Ma (2019)
Universal Pictures
Directed by: Tate Taylor
Written by: Scotty Landes and Tate Taylor
Starring: Octavia Spencer, Diana Silvers, Juliette Lewis and Luke Evans
You have to hand it to Blumhouse, as they seem to have found a formula for medium budget scary movies that make a pile at the box office, and Ma, from director Tate Taylor is no exception. They have also managed to get Olivia Spencer in the lead, playing Ma herself, a lonely middle aged woman that offers the local cast offs from Riverdale a basement where they can party with alcohol. Strange that the local store never once wonders what she is dong with all that booze she’s suddenly buying.I know that sounds petty, but it’s those kind of details that constantly pull me out of this picture and makes me do my “That would never happen face” to Mrs Reviewer, who then elbows me.
You see Ma is a typical Blumhouse film, a scary premise, that just can’t make it to a satisfactory third act, and it’s a shame because there are some great set pieces here, but as a whole the actual presentation is deeply flawed. I think the main faults lie with the script and the pacing. Spencer is great as our unhinged lead, and she flips from friendly older procurer of illegal booze, to psycho stalker with violent tendencies, in a heartbeat. The younger cast members do their best and to be fair they are given very little back story to work with, but it did feel in certain scenes that the writers were trying their best to make them sound hip and trendy, but even at my age it often felt flat, false and cliched.
So the problems in the screenplay come fairly early. Once the premise is set up and we see the local Archie gang partying in Ma’s basement, it’s not long before we see Ma start acting like a maniac, pointing guns at her guests and getting them to get their kit off. Now call me alarmist, but at that point I’m getting my friends the hell out of there, but Ma reveals it’s a joke and the party moves on. However, the audience now know all is not well, and the director begins to sneak a couple of flashbacks into the action that pretty much spoils the whole film. I knew right away what was actually going on, really early on, and I think a lot of other folk did too.
As things get a little crazier, and Ma’s stalker like behavior accelerates, it seems that the the whole production was running on empty with no real place to go to. The second act crawls along, but it’s because it’s becoming increasingly more obvious what her motivations are, and by that time you really just want to skip to the end. However, by the time we get there, it’s too late for any real revelation, as we have been spoon fed everything along the way and there’s no surprises left. Instead the violence and shocks are turned up to 11, to keep the audience interested, but it comes across as an obvious tactic that feels exploitative now.

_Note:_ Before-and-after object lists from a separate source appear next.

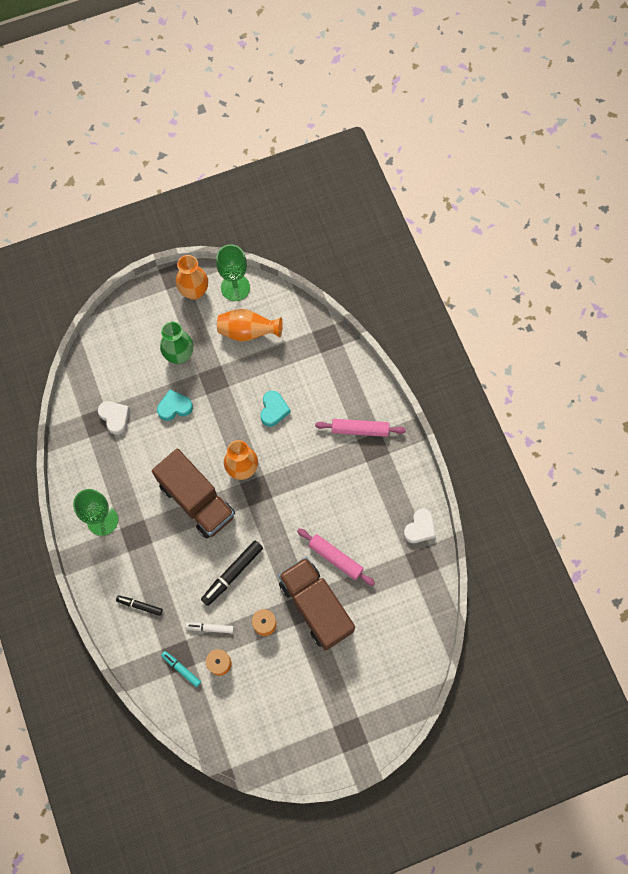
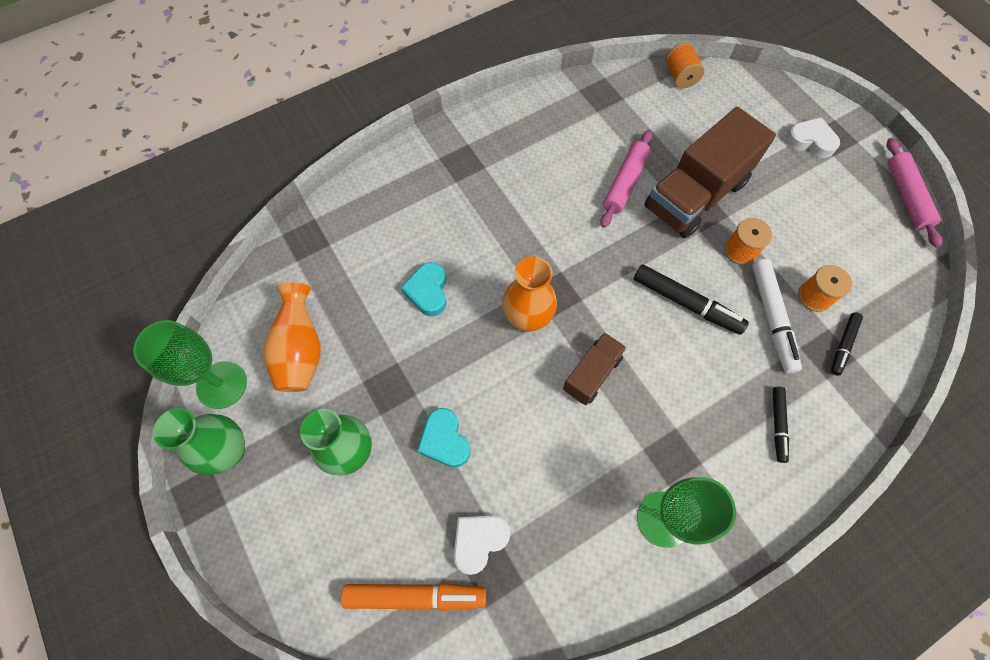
camera: 100 degrees left, 5 degrees down
brown truck [152,448,235,539] -> brown truck [563,332,627,405], size x0.52
turquoise marker [161,651,201,687] -> black marker [831,312,863,376]
orange vase [176,255,208,300] -> green vase [153,408,245,475]
white marker [185,623,234,633] -> white marker [752,259,802,374], size x1.69
turquoise heart [260,391,291,427] -> turquoise heart turned 90 degrees counterclockwise [401,262,446,316]
pink rolling pin [315,419,406,437] -> pink rolling pin moved to [886,138,943,248]
white heart [403,509,436,543] -> white heart moved to [786,117,840,158]
none -> orange marker [341,583,486,611]
none -> orange spool [666,42,704,88]

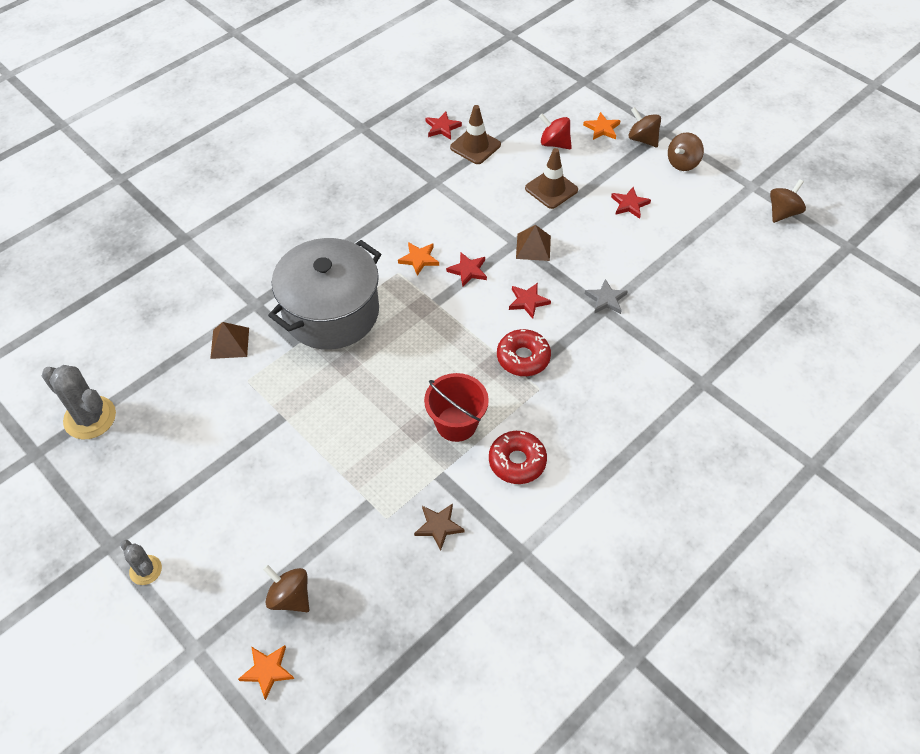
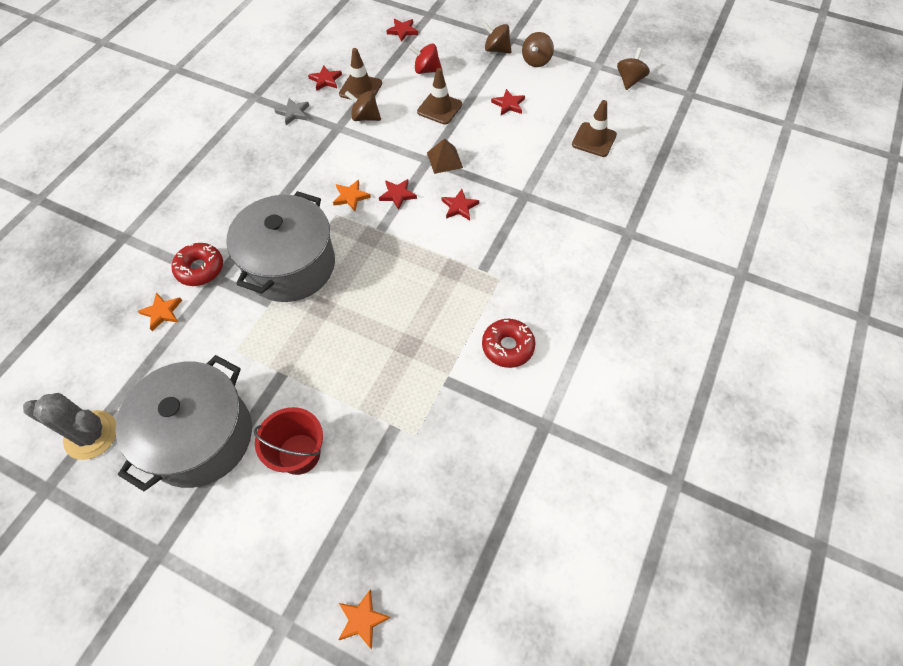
camera: 20 degrees left, 5 degrees up
grey cactus [120,540,162,585] -> none
brown pyramid [210,322,249,359] -> none
brown spinning top [263,564,309,612] -> brown spinning top moved to [345,91,381,121]
brown star [414,504,465,551] -> none
red bucket [424,373,489,442] -> red bucket moved to [254,407,323,475]
red donut [497,329,551,376] -> red donut moved to [172,243,223,286]
orange star [583,112,621,140] -> orange star moved to [138,292,182,331]
grey star [585,279,628,314] -> grey star moved to [275,98,309,125]
none -> grey pot [115,355,252,491]
none -> red star [386,19,418,42]
none -> brown traffic cone [572,100,617,157]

I feel that there was a real chance to do something quite uncomfortably scary with Ma, but the writers and directors didn’t trust themselves so just went all out to shock rather than to slowly build up a story filled with dread. Better pacing and a tighter control on the story could have built the suspense right to the last reel, and more subtle use of foreshadowing could have dropped more nuanced clues for eagle eyed viewers to pick up on, instead of bashing us over the head with the back story, leaving us with nowhere to go.
Frustrating and annoying, Ma wraps up it’s tale with the usual thriller tropes, and it’s a shame as there was perhaps a clever story to be told here. Instead Ma’s weird behaviour goes unnoticed despite every kid in the town disappearing in an evening and getting rat faced, even on a school night. And the kids themselves are the best behaved bunch of junior alcoholics you have ever seen, dancing to Funky Town by Lipps Inc like it’s Club 54, and not one of them posting on social media that they are having the time of their lives at Ma’s house, even though occasionally she may threaten or stalk you. Icing on the cake? Another trailer that reveals scenes from the final act in it’s publicity. Reprehensible and anger inducing.
A wasted chance, but with a $5m budget and a weekend take of $21m, nobody cares about the inconsistencies in story telling. For Blumhouse it’s another jackpot.